BAB II
KETENTUAN-KETENTUAN HUKUM YANG MENYANGKUT JAMINAN FIDUSIA
Objek Fidusia
Lembaga jaminan fiducia memegang peranan yang penting, karena
selain sebagai jaminan tambahan apabila dianggap masih kurang mencukupi,
artinya, apabila jaminan dengan hak tanggungan sebagaimana diterangkan
dalam UU No. 4 Tahun 1996 kurang mencukupi, atau tidak jelas apakah benda
tersebut digolongkan kepada benda bergerak atau tidak bergerak, maka keadaan
demikian benda tersebut dijaminkan melalui fidusia, misalnya mesin-mesin
pabrik, ada kalanya melalui fidusia ia digolongkan kepada benda tidak
bergerak.
Pada mulanya ojek fidusia itu hanya ditujukan pada benda-benda bergerak saja, misalnya sepeda motor, mesin-mesin ringan atau perkakas rumah tangga dan lain-lainnya, kemudian perkembangan selanjutnya dalam praktek juga seperti bangunan-bangunan, misalnya rumah, toko, gedung di atas tanah orang lain, yaitu tanah sewa dan pakai , semua ini dapat difidusiakan, bahkan juga hak pakai atas tanah juga dapat difidusiakan.

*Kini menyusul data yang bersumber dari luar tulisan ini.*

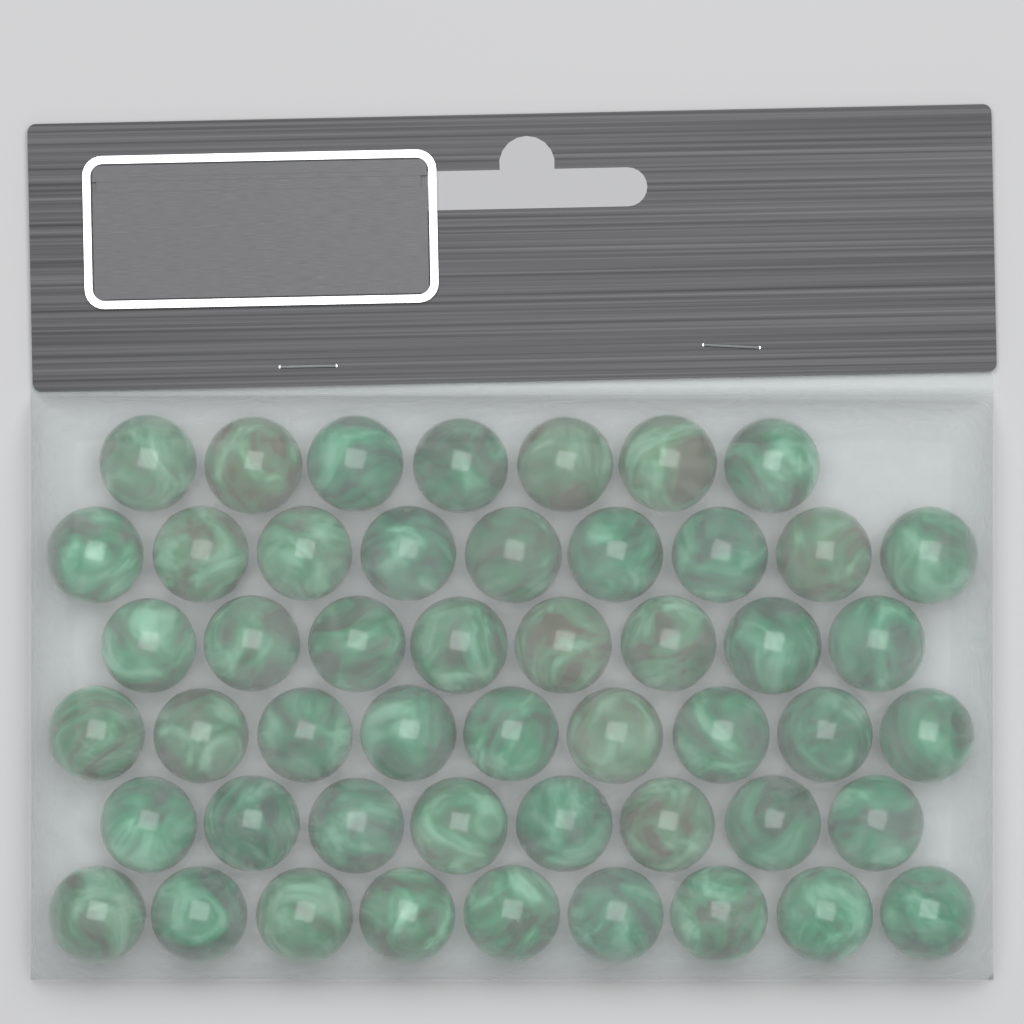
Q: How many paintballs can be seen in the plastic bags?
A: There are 50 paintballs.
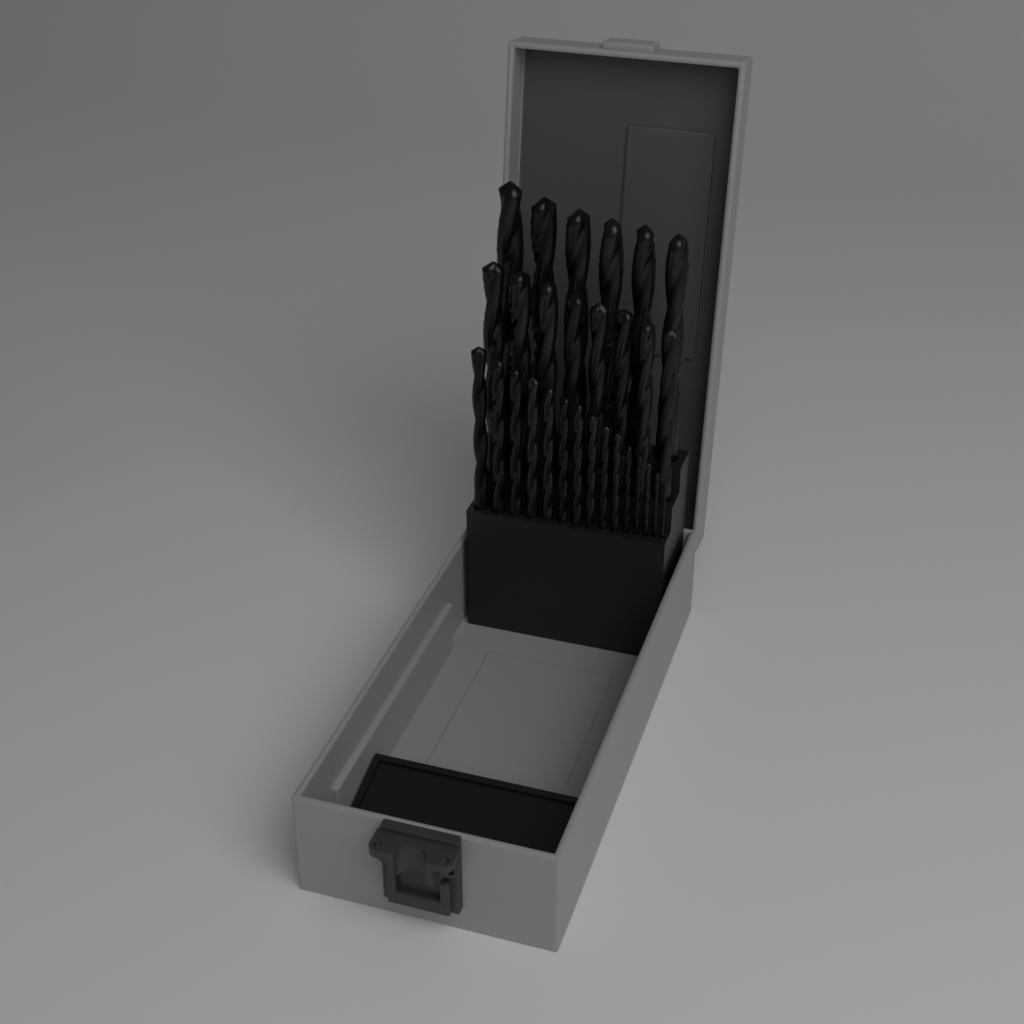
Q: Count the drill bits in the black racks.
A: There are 29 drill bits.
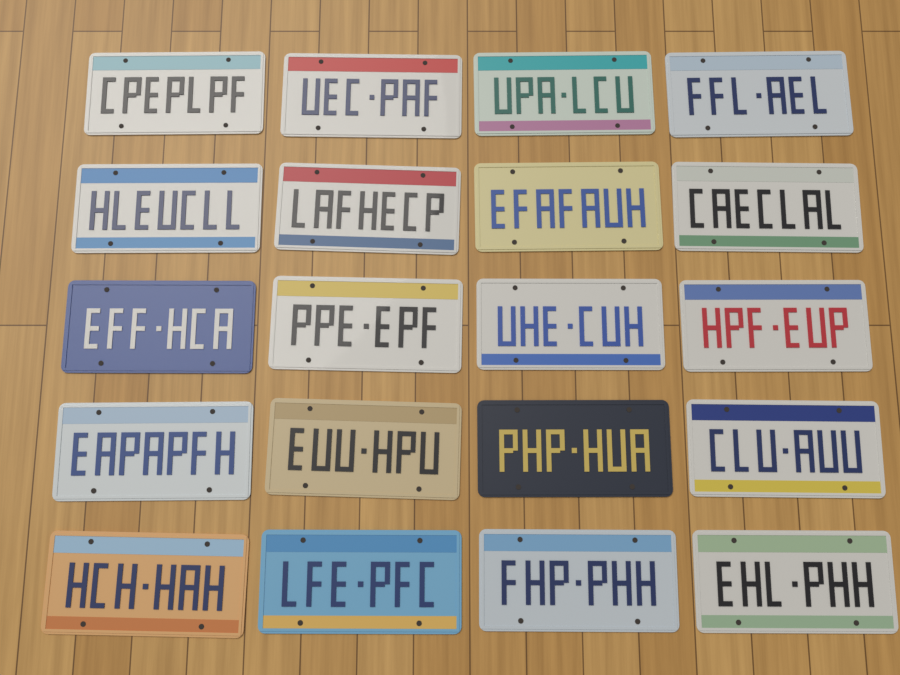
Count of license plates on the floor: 20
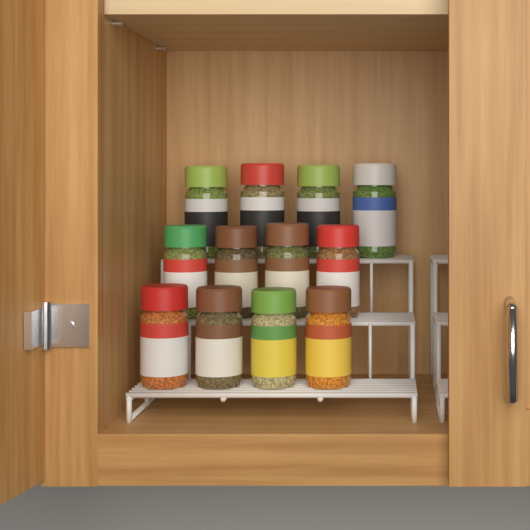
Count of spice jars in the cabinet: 12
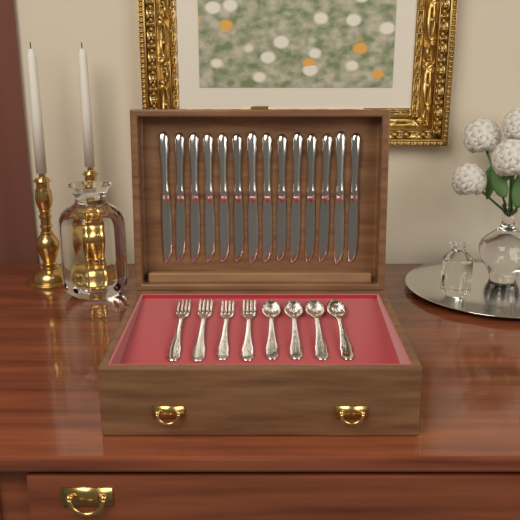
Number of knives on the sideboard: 14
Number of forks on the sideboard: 4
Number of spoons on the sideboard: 4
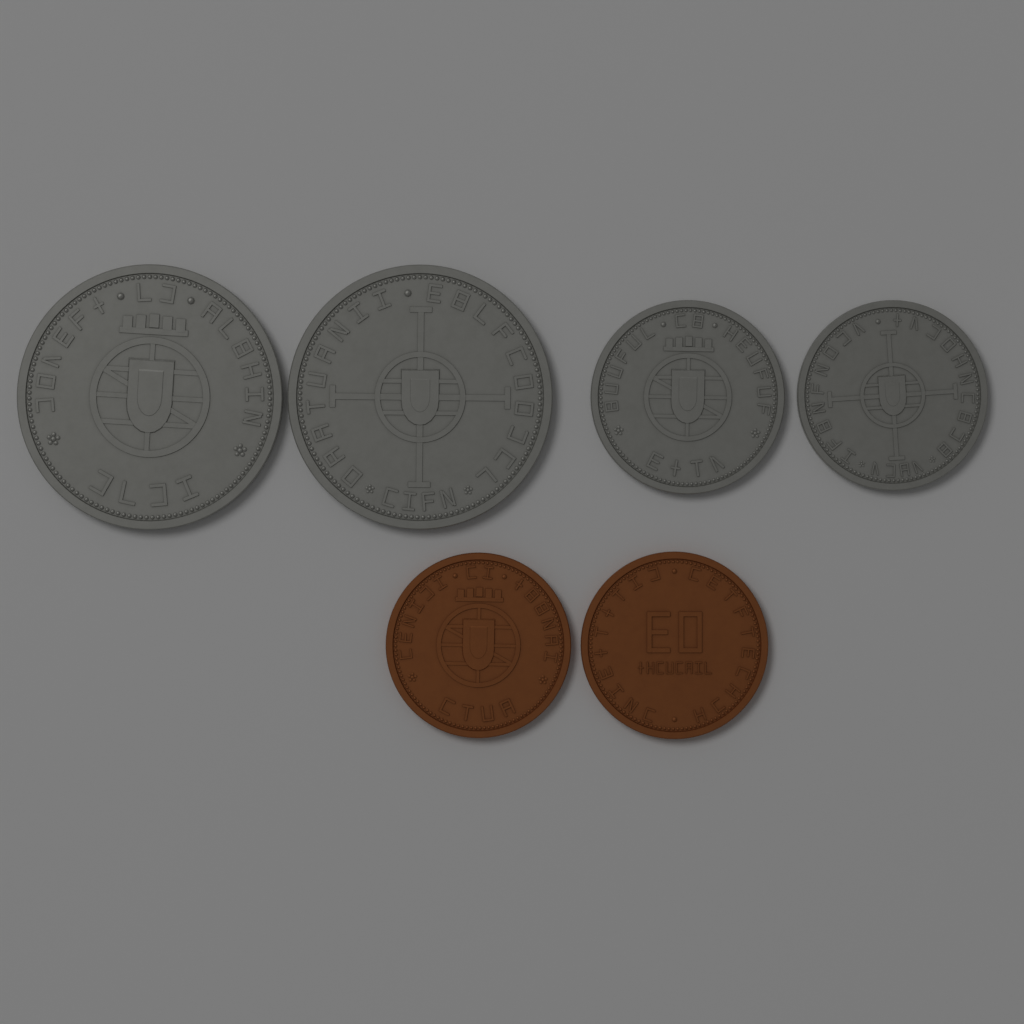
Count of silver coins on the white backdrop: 4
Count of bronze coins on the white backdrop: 2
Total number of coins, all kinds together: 6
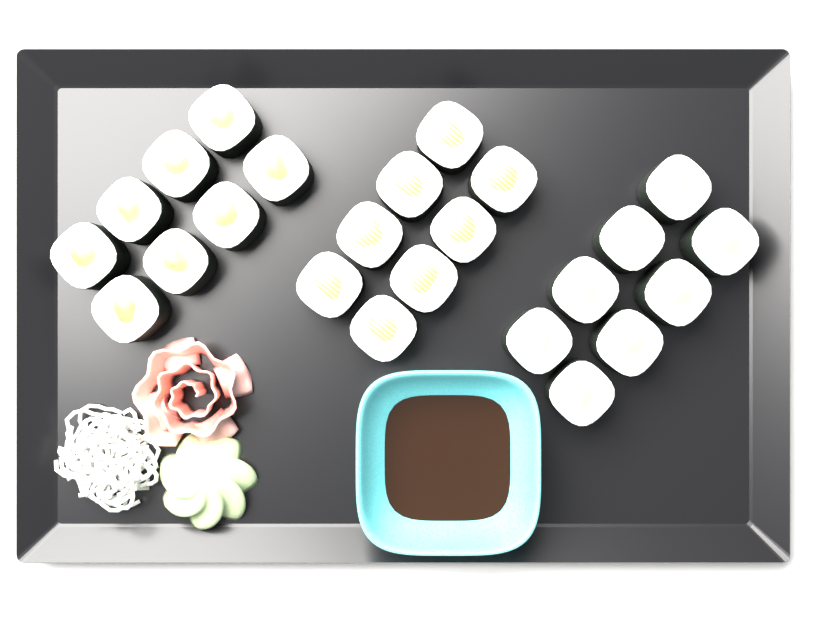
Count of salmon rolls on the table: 8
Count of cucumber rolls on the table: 8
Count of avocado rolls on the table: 8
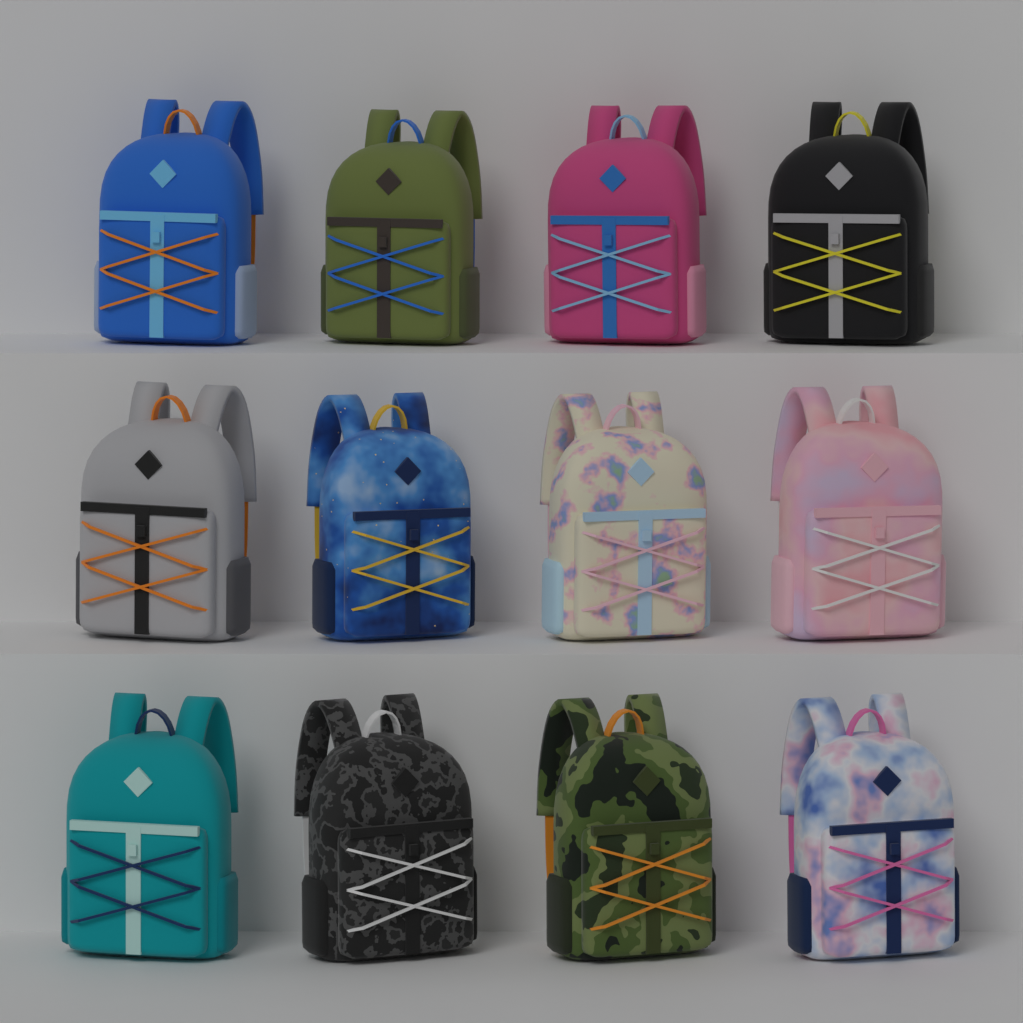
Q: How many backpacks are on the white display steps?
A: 12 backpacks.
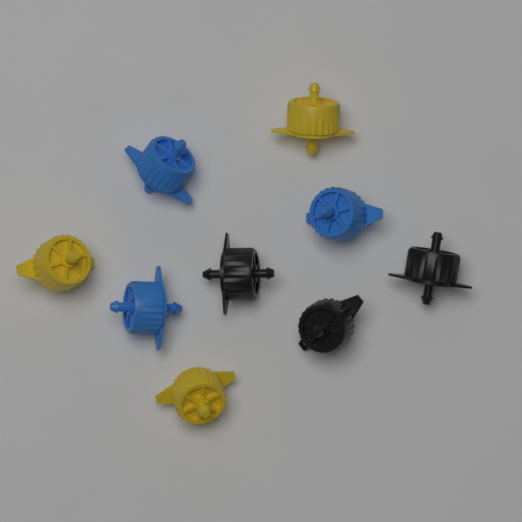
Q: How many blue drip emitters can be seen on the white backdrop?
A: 3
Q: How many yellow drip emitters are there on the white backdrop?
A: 3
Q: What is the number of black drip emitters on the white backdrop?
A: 3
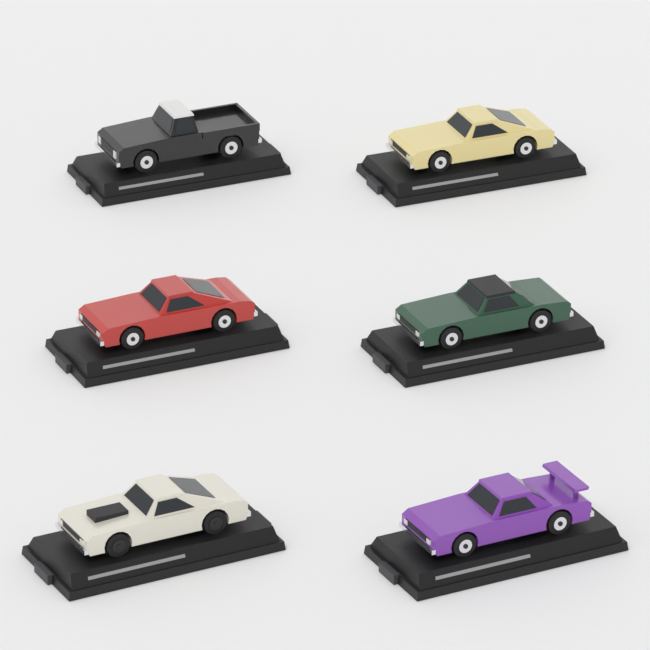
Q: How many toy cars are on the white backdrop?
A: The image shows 6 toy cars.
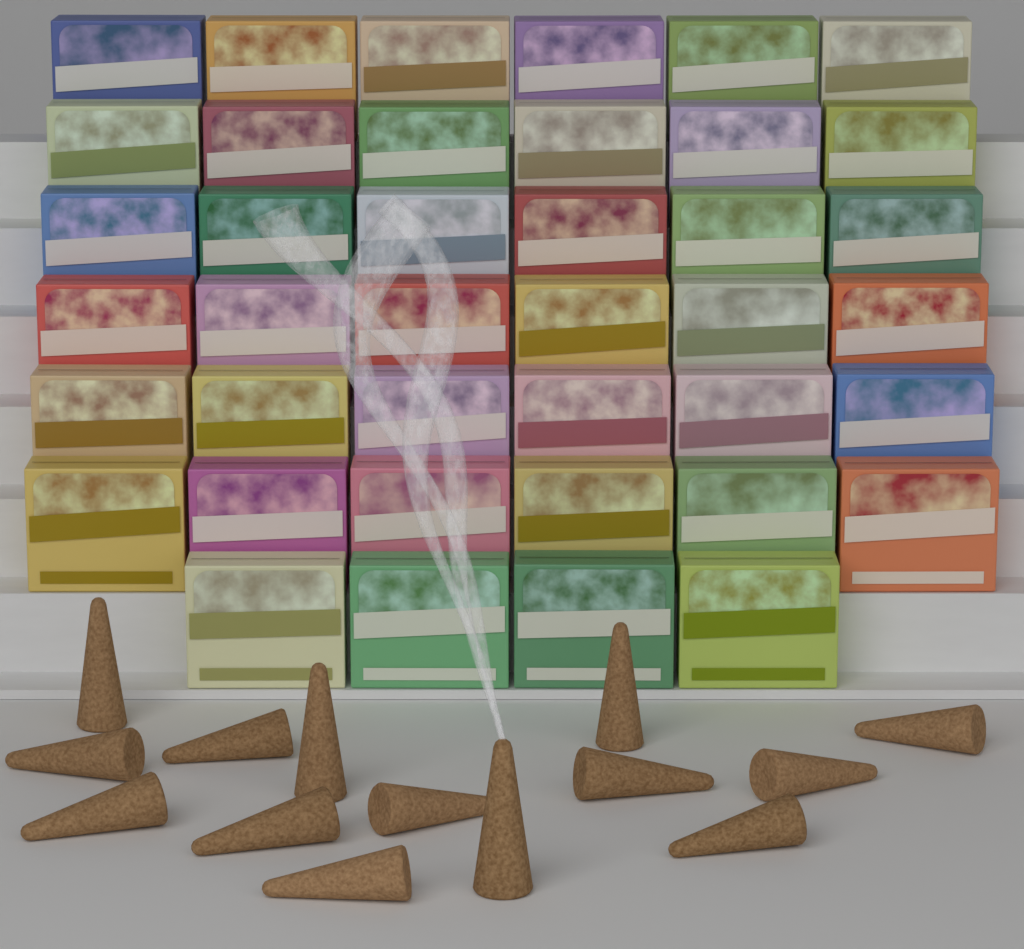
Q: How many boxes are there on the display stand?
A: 40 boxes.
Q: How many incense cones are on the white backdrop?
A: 14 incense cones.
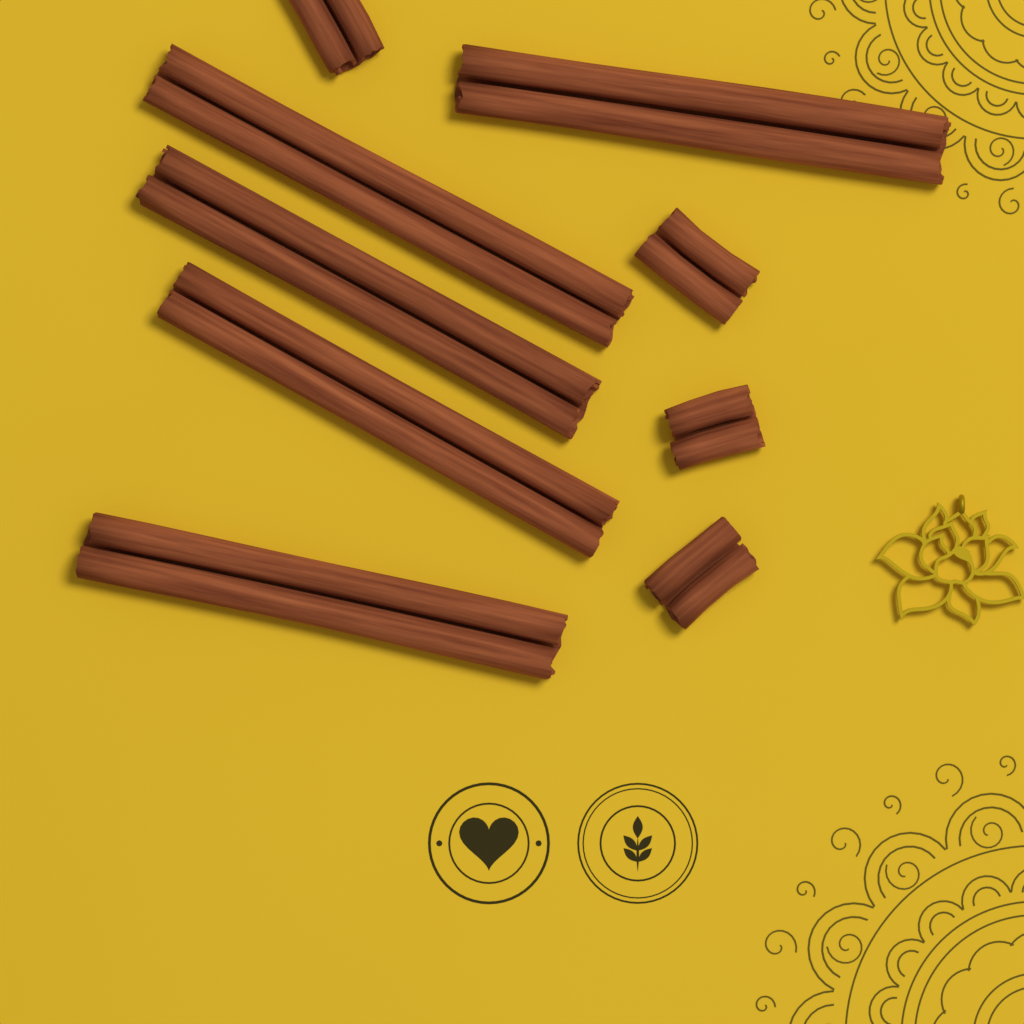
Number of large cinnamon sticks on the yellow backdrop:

Sri Soedewi Majhoen Sofwan, mengemukakan, mengenai pertumbuhan
fidusia di Indonesia mengalami perkembangan yang lain, perkembangan
menjurus kearah pertumbuhan yang semarak, subur dan meluas kearah jaminan
dengan benda tidak bergerak.17
17
Sri Soedewi Masjhoen Sofwan, Beberapa Masalah Pelaksanaan Lembaga Jaminan Khususnya Fiducia Di Dalam Praktek dan pelaksanaannya di Indonesia, Fak. Hukum Gajah Mada, Yogyakarta, 1977, hal. 75.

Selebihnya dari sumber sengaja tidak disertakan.